The final contents of top-five-paths.csv should look like:

top-five-paths.csv
500, profiled, c/05-multibranch.c, 7, c/05-multibranch.c, 8, c/05-multibranch.c, 9, c/05-multibranch.c, 10, c/05-multibranch.c, 13, c/05-multibranch.c, 14, c/05-multibranch.c, 15, c/05-multibranch.c, 18
300, profiled, c/05-multibranch.c, 7, c/05-multibranch.c, 8, c/05-multibranch.c, 11, c/05-multibranch.c, 13, c/05-multibranch.c, 14, c/05-multibranch.c, 15, c/05-multibranch.c, 18
200, profiled, c/05-multibranch.c, 7, c/05-multibranch.c, 8, c/05-multibranch.c, 9, c/05-multibranch.c, 10, c/05-multibranch.c, 13, c/05-multibranch.c, 16, c/05-multibranch.c, 18

Note that only executed paths are written to the CSV. You may break ties arbitrarily.

The exact nature of the input is discussed in the LLVM section. The exact algorithm for computing edge increments can be found in Figure 5 on page six of the Efficient Path Profiling paper. Do not forget that we had a lecture on how to write an analysis using LLVM. In particular remember that you must initialize your data when the program starts, update it as the program runs using your runtime code, and write out your data when the program ends.

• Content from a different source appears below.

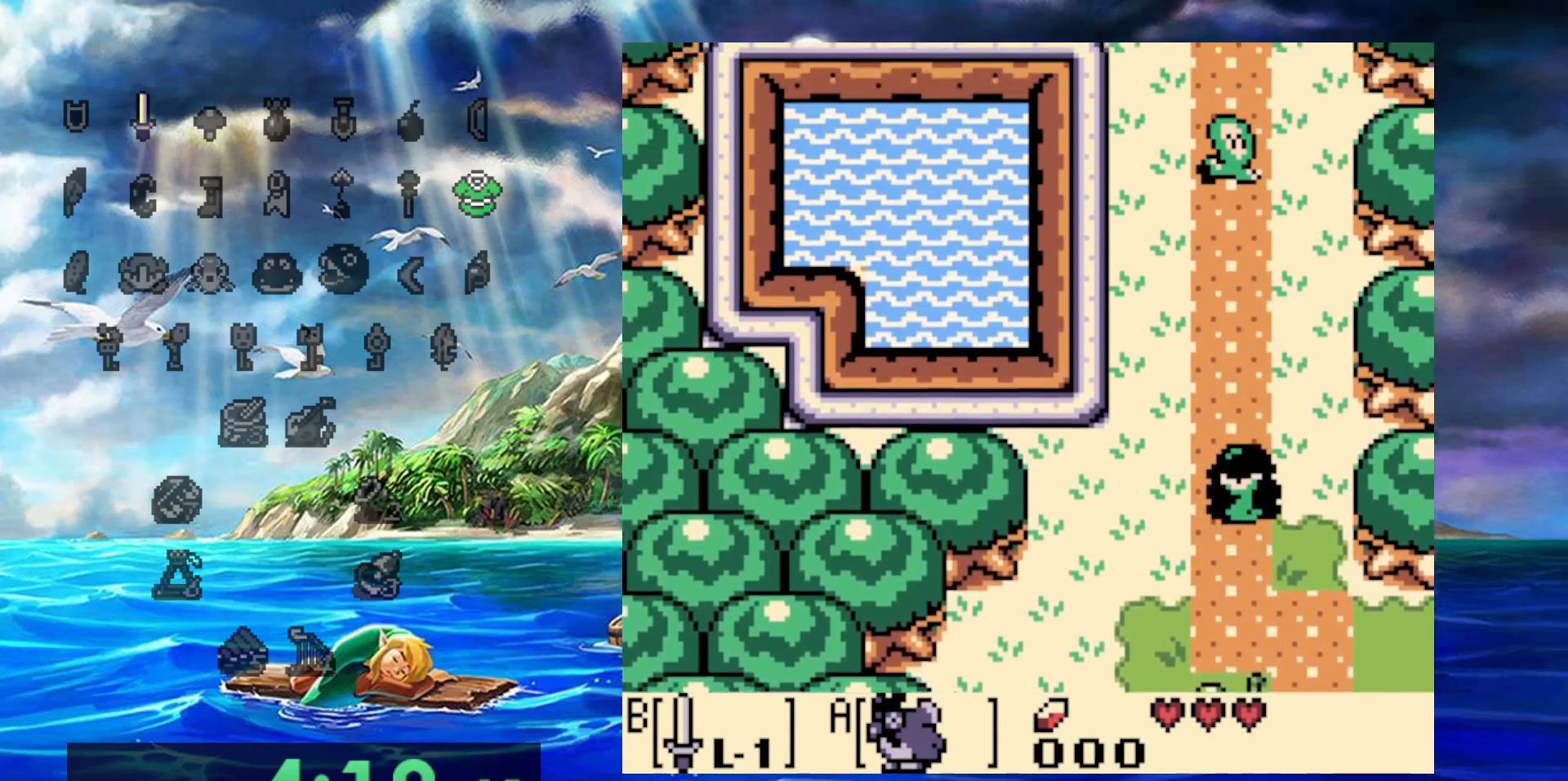
{"dt_ms": 1000, "buttons": ["DPAD_UP"]}
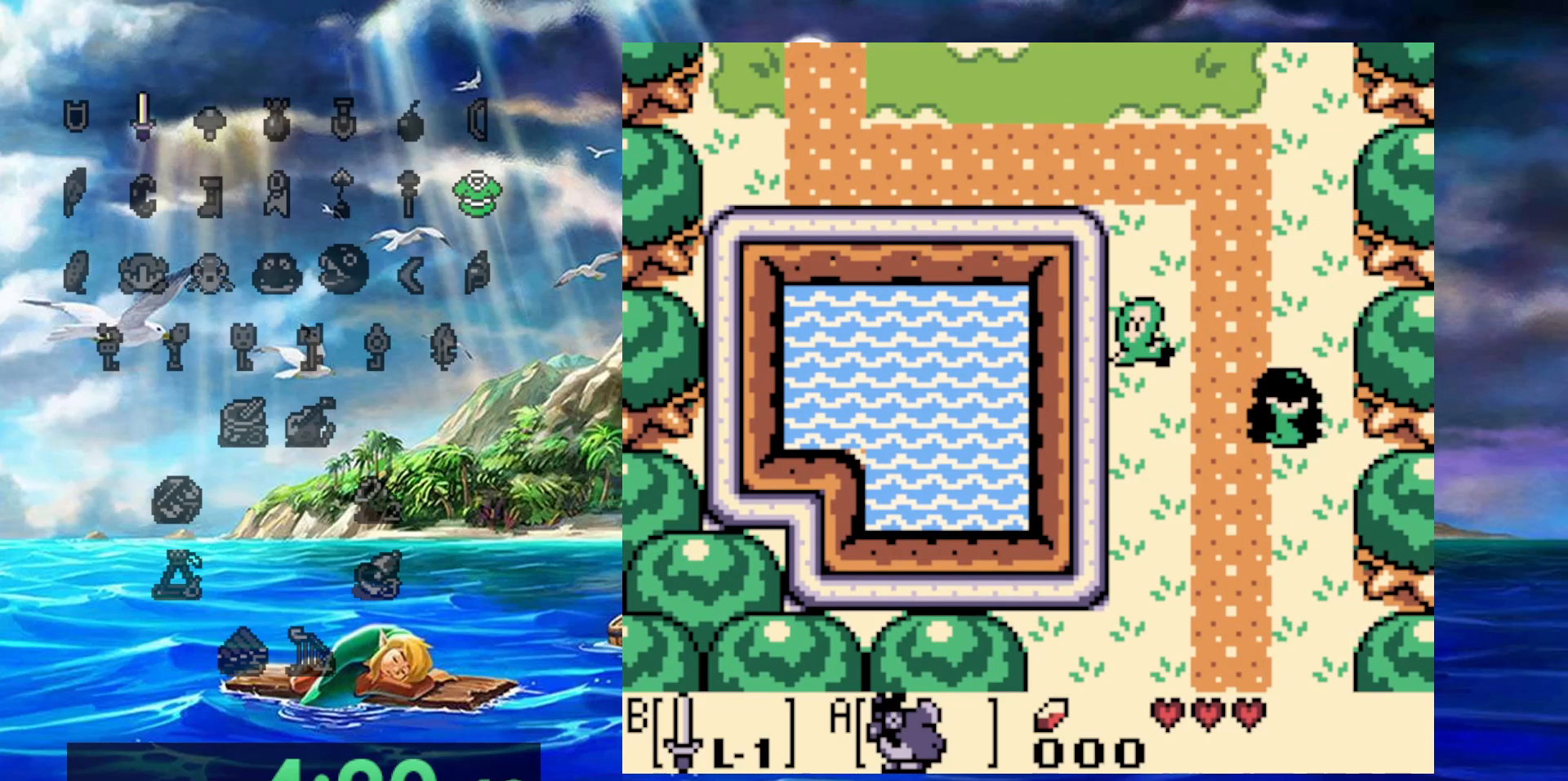
{"dt_ms": 500, "buttons": ["DPAD_UP"], "events": []}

Note, in general, adding instrumentation may require splitting critical edges in the graph. LLVM has a SplitEdge() function that serves this purpose. It may not do exactly what you expect, so you may wish to create a wrapper for it.

LLVM

A template for the project is available here. The compilation process for the project should be the same as before. To complete the project, you must implement the analyses in

You may add or change any other files as you see fit.

To use the tool, run

./pathprofiler <input bitcode or llvm assembly> -o <compiled path>

to instrument and compile the module into a new and executable binary. Running the compiled program then produces a file named path-profile-results in the current directory. Running

./pathprofiler <input bitcode or llvm assembly> -p <path-profile-results>

shall create the text file top-five-paths.csv containing the appropriate list of the top five most executed paths.

By default, the project template assumes that your static instrumentation code can be found in lib/pathprofiler-inst/ and your runtime library that will be linked with the instrumented program can be found in lib/pathprofiler-rt/.

What you turn in

You must turn in one thing via CourSys. Make sure that your name is clearly specified.

This should be submitted to CourSys by the deadline.

Deadline

Monday, October 2 at 11:59pm

References

  1. Efficient Path Profiling
  2. Improving Dataflow Analysis with Path Profiles
  3. Holmes: Effective Statistical Debugging via Efficient Path Profiling
  4. NEEDLE: Leveraging Program Analysis to Analyze and Extract Accelerators from Whole Programs
  5. So much more related work…. So much.